## What is expected
Copy the first line of the entries below and every line after it through the line containing "left shoulder: (108, 422)". Do not include pictures.
━━━ Supplied data ━━━
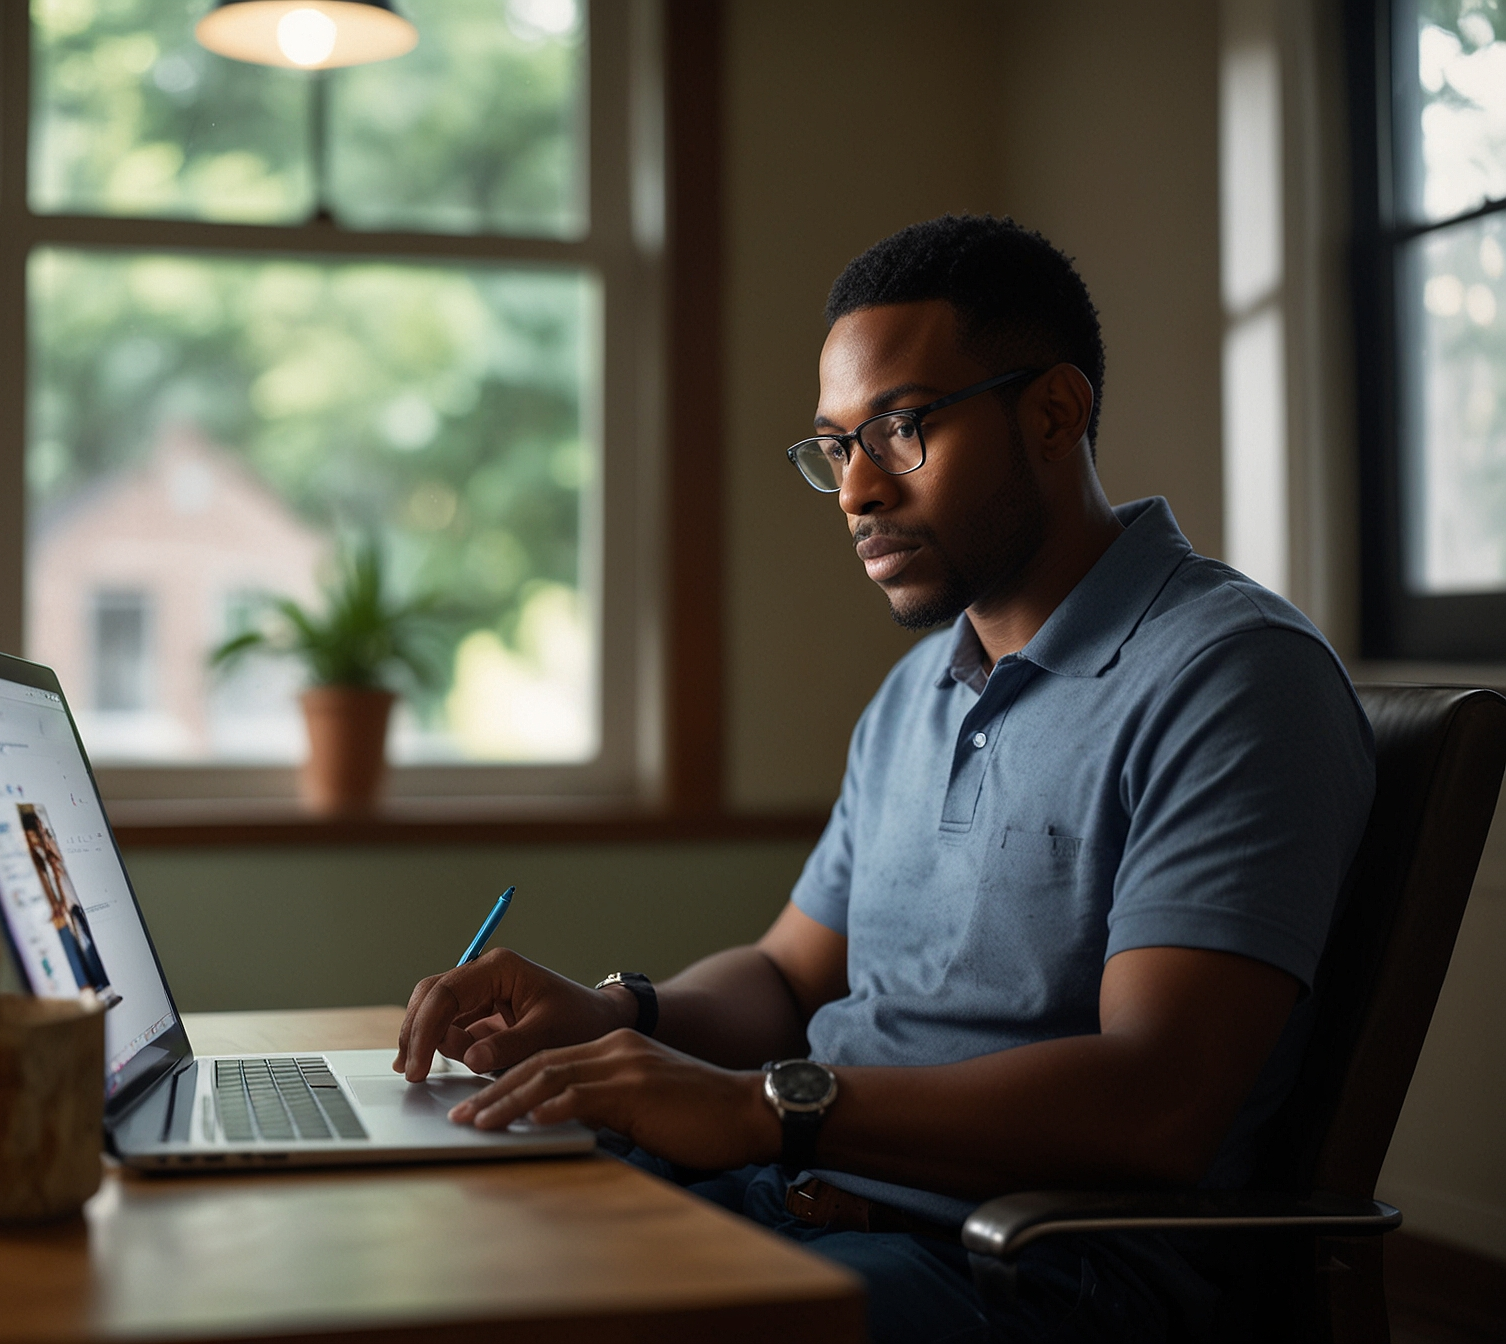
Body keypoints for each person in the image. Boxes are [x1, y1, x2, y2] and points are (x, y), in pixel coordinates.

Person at [393, 215, 1374, 1342]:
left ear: (1055, 411)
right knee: (446, 1235)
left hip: (1026, 1275)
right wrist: (617, 1014)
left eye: (900, 430)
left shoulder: (1229, 677)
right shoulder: (920, 690)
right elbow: (785, 976)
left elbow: (1157, 1101)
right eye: (835, 446)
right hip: (800, 1197)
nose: (855, 492)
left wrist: (766, 1109)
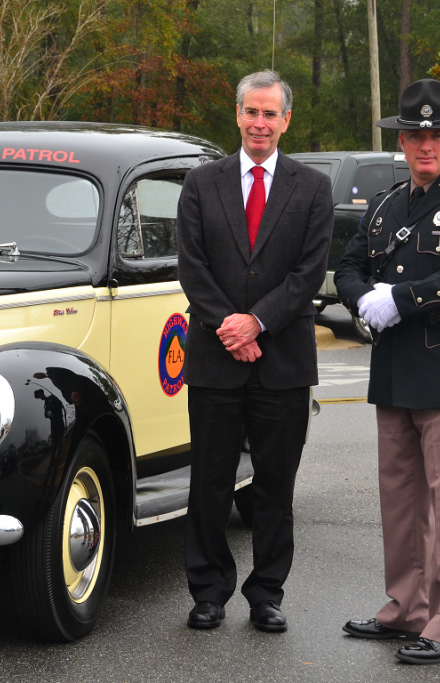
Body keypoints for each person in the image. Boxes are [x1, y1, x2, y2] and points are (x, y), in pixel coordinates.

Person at [333, 79, 440, 664]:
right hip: (395, 371)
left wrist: (400, 299)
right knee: (400, 499)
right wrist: (363, 300)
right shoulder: (385, 205)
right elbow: (350, 265)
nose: (425, 145)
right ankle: (405, 608)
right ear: (400, 141)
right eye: (414, 135)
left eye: (436, 134)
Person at [176, 70, 333, 631]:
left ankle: (266, 592)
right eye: (251, 112)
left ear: (286, 120)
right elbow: (192, 269)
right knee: (210, 482)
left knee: (274, 485)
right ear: (237, 114)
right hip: (216, 360)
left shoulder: (312, 188)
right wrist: (231, 328)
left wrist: (258, 324)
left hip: (283, 362)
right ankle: (209, 590)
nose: (260, 123)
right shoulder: (201, 184)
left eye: (271, 114)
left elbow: (308, 273)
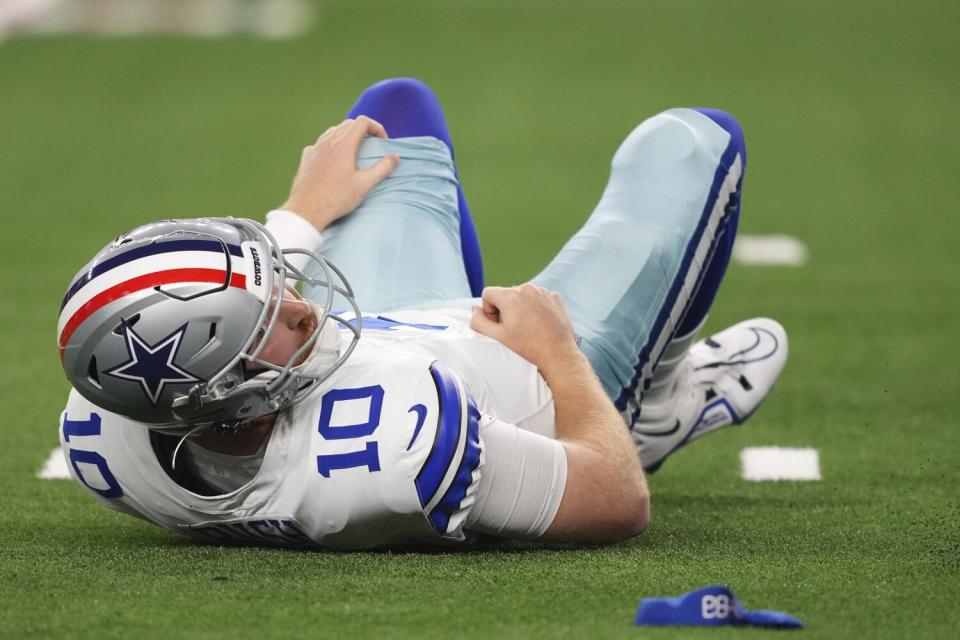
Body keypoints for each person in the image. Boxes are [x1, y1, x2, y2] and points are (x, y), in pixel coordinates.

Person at [56, 78, 787, 549]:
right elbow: (619, 500)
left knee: (391, 115)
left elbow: (192, 341)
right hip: (527, 370)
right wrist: (560, 354)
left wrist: (297, 217)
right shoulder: (397, 446)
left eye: (275, 283)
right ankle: (650, 405)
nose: (302, 305)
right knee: (694, 143)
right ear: (227, 398)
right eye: (271, 318)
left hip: (389, 329)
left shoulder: (108, 422)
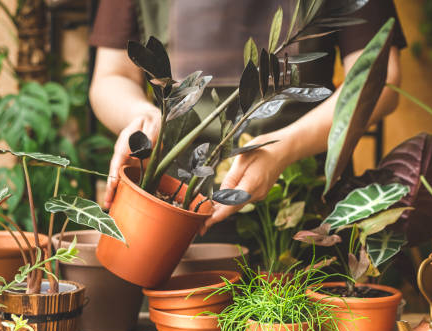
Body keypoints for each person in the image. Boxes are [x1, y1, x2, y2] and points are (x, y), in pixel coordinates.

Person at [88, 0, 406, 233]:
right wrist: (141, 114)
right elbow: (111, 77)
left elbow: (380, 78)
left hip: (302, 205)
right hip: (173, 205)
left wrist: (286, 148)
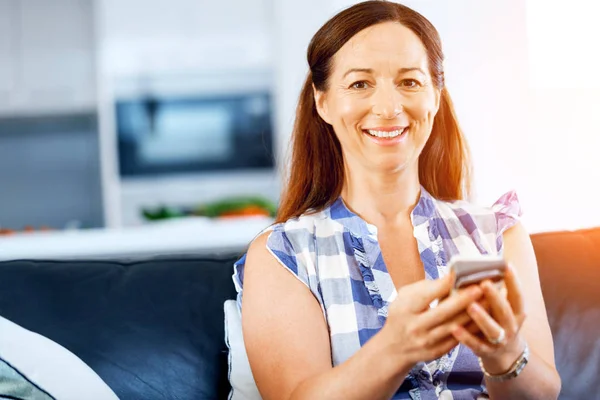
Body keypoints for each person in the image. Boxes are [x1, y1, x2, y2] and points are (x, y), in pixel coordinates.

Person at [232, 1, 561, 399]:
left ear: (436, 96)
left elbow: (545, 394)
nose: (389, 108)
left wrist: (504, 353)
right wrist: (396, 349)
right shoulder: (283, 255)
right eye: (359, 84)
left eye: (409, 82)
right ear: (324, 102)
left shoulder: (497, 235)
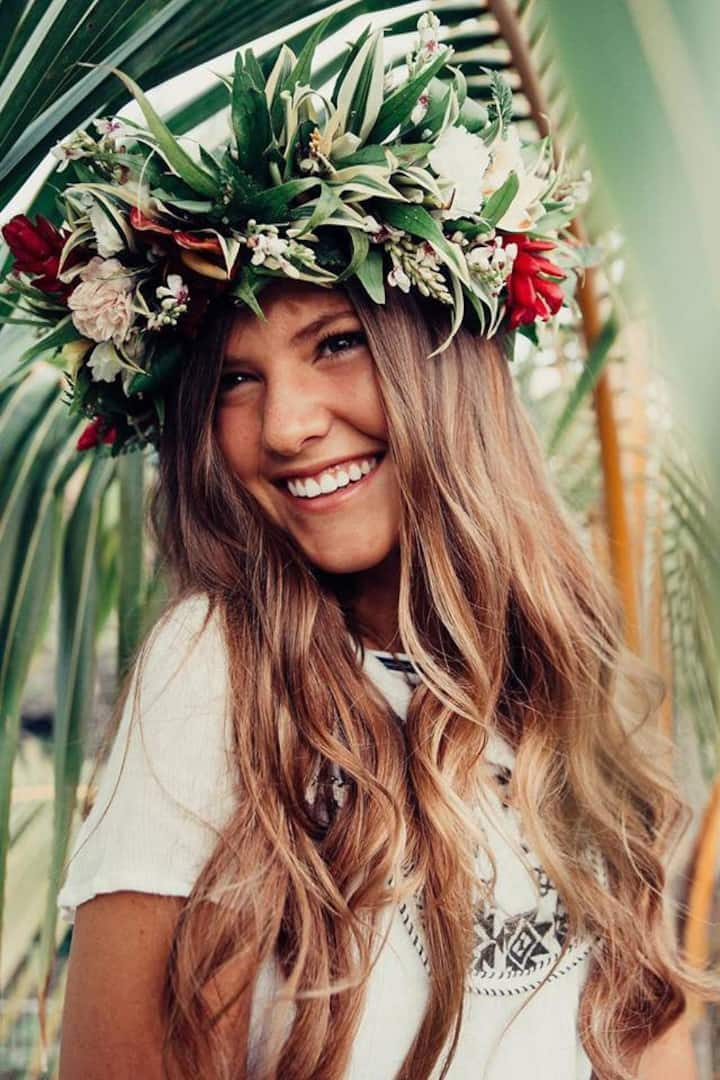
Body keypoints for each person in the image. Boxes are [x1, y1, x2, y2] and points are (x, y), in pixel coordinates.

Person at [2, 13, 715, 1079]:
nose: (285, 424)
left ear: (448, 366)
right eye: (236, 378)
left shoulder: (569, 696)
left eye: (335, 344)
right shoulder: (221, 676)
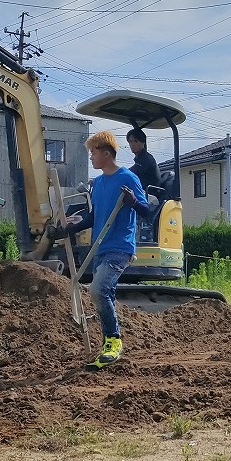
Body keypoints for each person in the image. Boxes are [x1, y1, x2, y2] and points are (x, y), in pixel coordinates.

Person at [66, 130, 151, 368]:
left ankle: (114, 341)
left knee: (98, 289)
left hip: (120, 246)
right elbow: (93, 217)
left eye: (93, 152)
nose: (90, 157)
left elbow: (147, 211)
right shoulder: (99, 183)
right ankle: (108, 348)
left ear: (106, 153)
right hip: (100, 247)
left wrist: (133, 201)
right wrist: (67, 230)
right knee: (105, 293)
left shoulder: (127, 178)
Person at [126, 128, 160, 196]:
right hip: (142, 192)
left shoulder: (146, 158)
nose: (132, 144)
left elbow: (132, 172)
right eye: (130, 141)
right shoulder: (139, 159)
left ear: (143, 143)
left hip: (151, 194)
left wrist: (118, 173)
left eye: (136, 141)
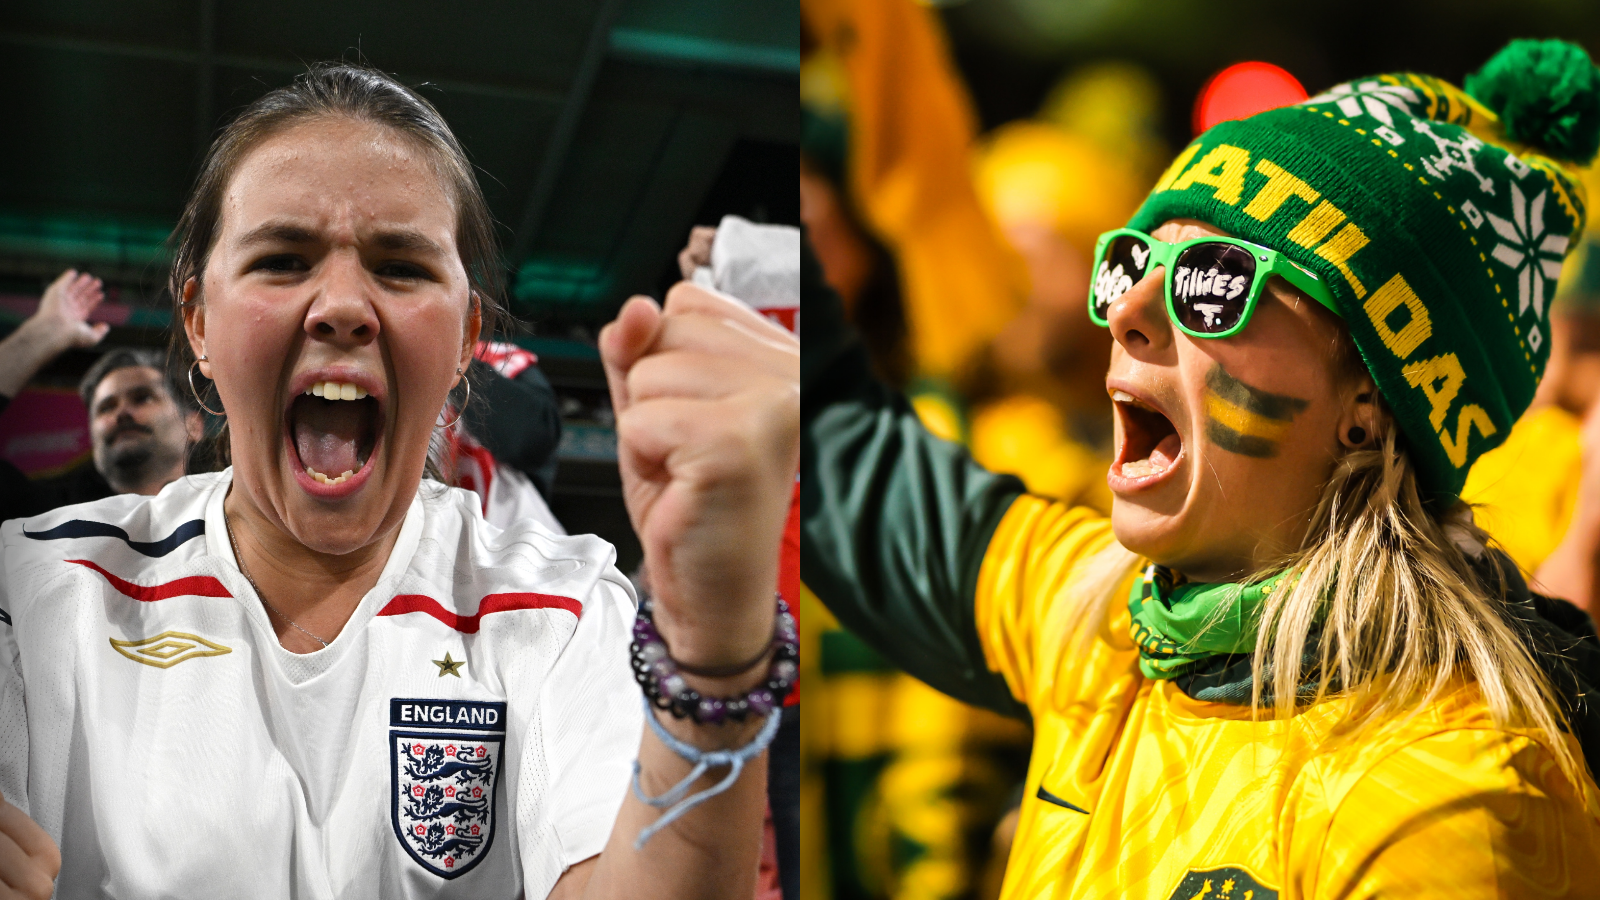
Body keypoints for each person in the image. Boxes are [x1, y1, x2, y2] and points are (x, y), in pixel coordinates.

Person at [803, 39, 1600, 897]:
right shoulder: (1099, 621)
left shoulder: (1452, 804)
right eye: (1129, 265)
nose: (1130, 312)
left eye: (1213, 283)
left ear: (1372, 407)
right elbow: (833, 439)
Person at [0, 62, 797, 900]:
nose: (342, 304)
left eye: (402, 268)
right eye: (281, 258)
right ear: (199, 324)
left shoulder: (561, 612)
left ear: (465, 341)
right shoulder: (37, 596)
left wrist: (713, 646)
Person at [0, 272, 206, 523]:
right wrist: (45, 332)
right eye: (105, 408)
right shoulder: (47, 519)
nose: (121, 413)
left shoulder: (231, 516)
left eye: (143, 398)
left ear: (193, 425)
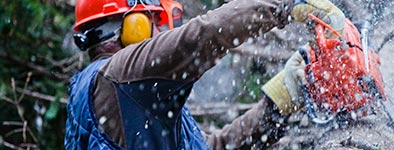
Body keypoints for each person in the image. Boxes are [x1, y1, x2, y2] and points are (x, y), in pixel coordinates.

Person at [64, 0, 345, 149]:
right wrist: (284, 5)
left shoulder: (125, 95)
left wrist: (280, 99)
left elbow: (212, 148)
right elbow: (201, 36)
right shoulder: (121, 75)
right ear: (133, 26)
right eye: (153, 22)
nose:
━━━
## Solution to the exercise
Body keypoints for each person in the image. Boxes are [x1, y1, x2, y2] and points are (x, y), in pixel coordinates.

Person at [393, 215, 1374, 1342]:
left ear: (1055, 411)
right knee: (446, 1235)
left hip: (1026, 1275)
right wrist: (617, 1014)
left eye: (900, 430)
left shoulder: (1229, 677)
right shoulder: (920, 690)
right elbow: (785, 976)
left elbow: (1157, 1101)
right eye: (835, 446)
right hip: (800, 1197)
nose: (855, 492)
left wrist: (766, 1109)
Body keypoints for each person in the image. Boxes are [x1, y1, x2, y2] and points are (x, y), in pixel coordinates.

Person at [333, 79, 440, 664]:
right hip: (395, 371)
left wrist: (400, 299)
right knee: (400, 499)
right wrist: (363, 300)
right shoulder: (385, 205)
right elbow: (350, 265)
nose: (425, 145)
right ankle: (405, 608)
right ear: (400, 141)
right eye: (414, 135)
left eye: (436, 134)
Person at [176, 70, 333, 631]:
left ankle: (266, 592)
right eye: (251, 112)
left ear: (286, 120)
right elbow: (192, 269)
right knee: (210, 482)
left knee: (274, 485)
right ear: (237, 114)
right hip: (216, 360)
left shoulder: (312, 188)
right wrist: (231, 328)
left wrist: (258, 324)
left hip: (283, 362)
right ankle: (209, 590)
nose: (260, 123)
right shoulder: (201, 184)
left eye: (271, 114)
left elbow: (308, 273)
Body keypoints for each person in the image. Boxes are [x1, y1, x2, y2] and points are (x, y), in pixel coordinates.

Person at [56, 78, 787, 549]:
right elbow: (619, 500)
left knee: (391, 115)
left elbow: (192, 341)
right hip: (527, 370)
right wrist: (560, 354)
left wrist: (297, 217)
right shoulder: (397, 446)
left eye: (275, 283)
right ankle: (650, 405)
nose: (302, 305)
right knee: (694, 143)
right ear: (227, 398)
right eye: (271, 318)
left hip: (389, 329)
left shoulder: (108, 422)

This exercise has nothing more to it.